Editor in Chief for Speak Into My Good Eye (speakimge.com) Mike Mehalick joins Bill and Brian for another installment of Massive Album November as we discuss the Who's Who's Next (1971, Decca). Emerging from the 60s mod scene into their own sound with 1969's Tommy, the Who, especially primary songwriter Pete Townshend, were struggling with the next step in their career. Hoping to continue pushing boundaries, the band began work on the multimedia project Lifehouse but abandoned its grandiose ideas, leaving engineer Glyn Johns with the task of assembling the album that became Who's Next. Mike talks about his father bringing him to the Rock and Roll Hall of Fame where the Tommy exhibit captured his imagination. Bill, Brian, and Mike then discuss commercialism, the Who vs. Led Zeppelin, Pete Townshend and Roger Daltry's complementary voices, synthesizers, Borat impersonations, and more as we make our way through the album track by track!
It's Bonus Song Thursday! Brian and Bill speak to you from the optimism of the past as we break down what make's Madonna's "Into the Groove," released as part of the Like a Virgin single cycle, pretty cool. We talk about the song's inclusion on the international release of the album and a bit about David Bowie before reading some listener emails about Randy Newman and the 33 1/3 series!
Massive Album November is here! Each episode this month will be a different artist and record that has attained huge sales numbers that we've somehow missed so far. To get us started, thegreatalbums.com blogger Jeff Fiedler joins Bill and Brian to discuss Madonna's sophomore effort Like a Virgin (1984, Sire). Although a success on the dance scene, Madonna had yet to make herself a household name prior to this release.
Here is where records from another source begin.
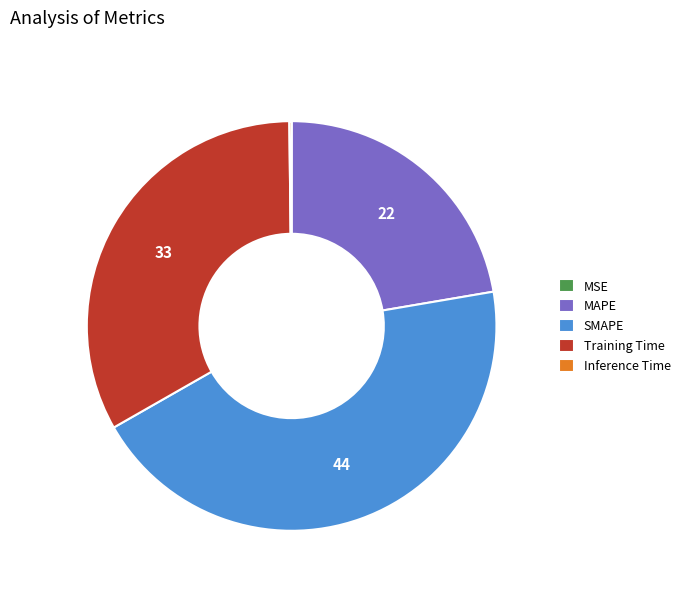

Between Training Time and SMAPE, which is larger?

SMAPE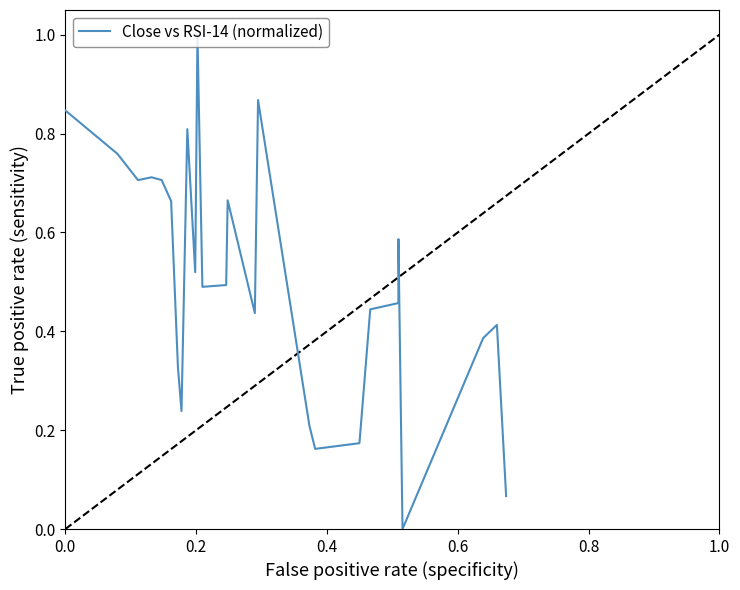

How many lines are shown in the chart?

1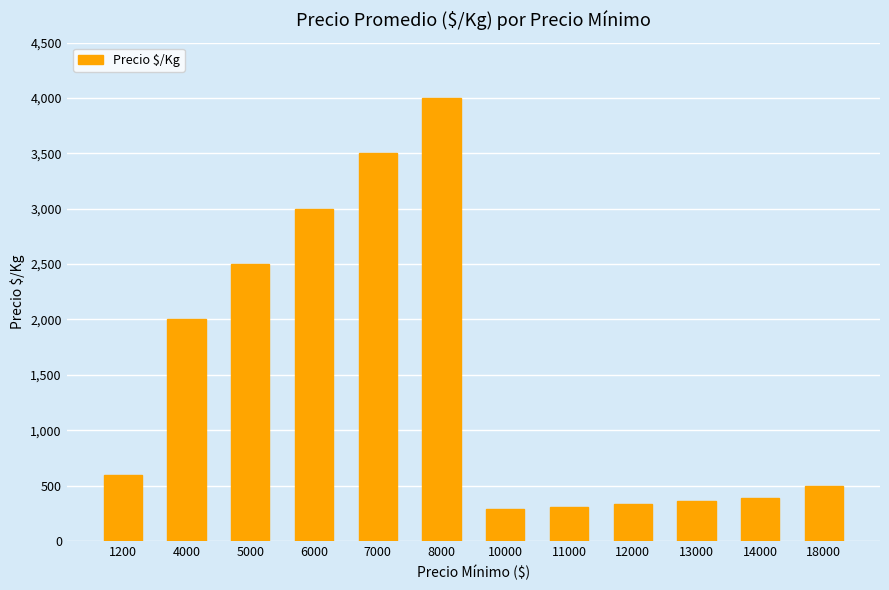

Are the bars horizontal?

No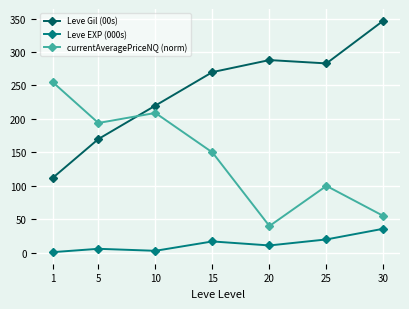

Rank the series by their maximum value, from lowest to highest.

Leve EXP (000s), currentAveragePriceNQ (norm), Leve Gil (00s)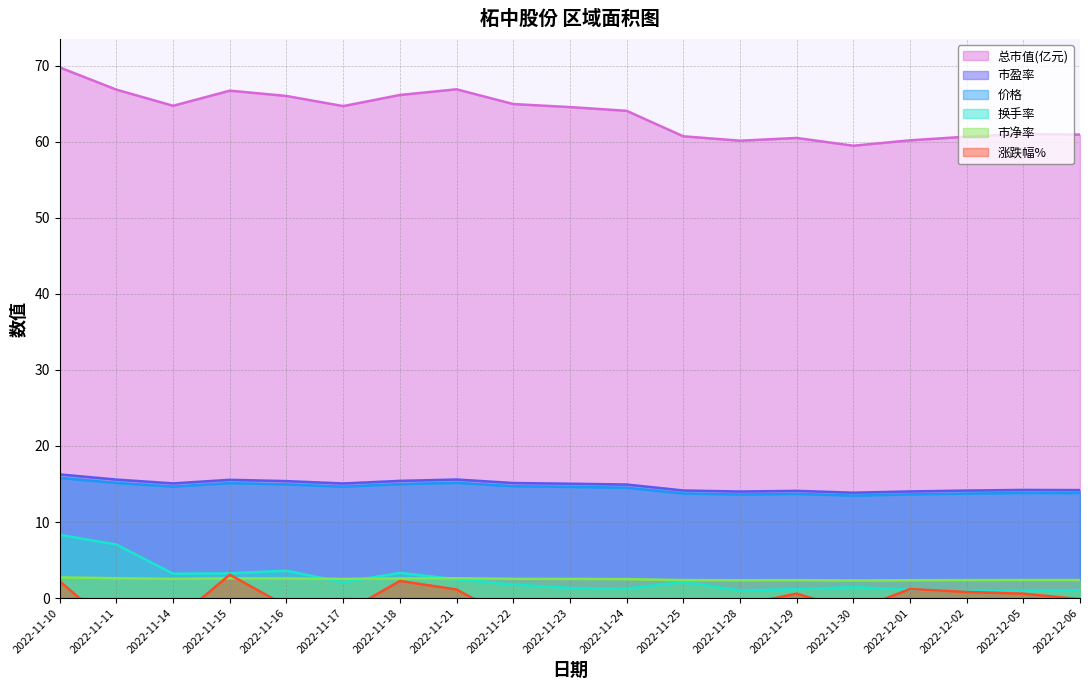

True or false: 换手率 and 总市值(亿元) cross at least once.

False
With the help of producer Nile Rodgers and an excellent set of tunes, Madonna became the icon she has continued to be today. Jeff talks about becoming a record collector at a very young age and how it helped him cut through the production of 80s pop as a listener. Bill, Brian, and Jeff then discuss the contributions of Rodgers' bandmates in Chic, the songwriting talents of Stephen Bray, Madonna's early bands Breakfast Club and Emmy, how the controversy over the sexuality on the album is a bit overblown, how pop songs were songs in the 80s, and much more as we make our way through the album track by track!
It's Bonus Song Thursday! Bill and Brian take some time out to cover a little bit of Neil Young's weaker output by discussing "Transformer Man" off 1982's Trans. We discuss Young's rationale for incorporating electronic instruments into his music, the sincerity of his experimentations at the time, and how some better songs may have helped him in this period. Also, we read a listener email that takes back down the path of Pearl Jam as Bill attempts to defend Yield, "Wishlist," and his opinions about Ten!